▸ **PROMPT**:
The lines you return must be all those in the data that hold the string "output".

[Dataset entries]
============================================================

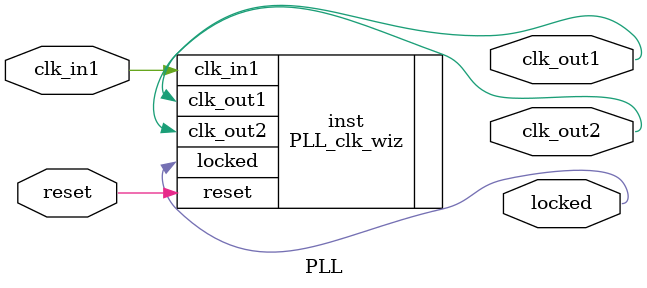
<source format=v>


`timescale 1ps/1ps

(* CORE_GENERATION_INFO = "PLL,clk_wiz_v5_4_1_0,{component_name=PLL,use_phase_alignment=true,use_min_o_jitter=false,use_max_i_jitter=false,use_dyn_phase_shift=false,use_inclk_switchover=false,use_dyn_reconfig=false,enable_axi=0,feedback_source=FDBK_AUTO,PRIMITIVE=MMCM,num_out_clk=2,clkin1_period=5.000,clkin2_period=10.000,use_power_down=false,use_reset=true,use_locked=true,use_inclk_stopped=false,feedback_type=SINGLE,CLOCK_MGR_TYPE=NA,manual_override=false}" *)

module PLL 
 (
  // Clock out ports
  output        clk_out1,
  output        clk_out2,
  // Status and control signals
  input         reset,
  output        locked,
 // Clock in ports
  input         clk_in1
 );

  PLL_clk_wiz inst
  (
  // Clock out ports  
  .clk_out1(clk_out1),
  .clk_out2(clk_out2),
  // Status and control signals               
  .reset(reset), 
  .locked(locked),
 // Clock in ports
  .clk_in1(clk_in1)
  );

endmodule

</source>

============================================================

▸ **SOLUTION FOR THIS TASK**:
  output        clk_out1,
  output        clk_out2,
  output        locked,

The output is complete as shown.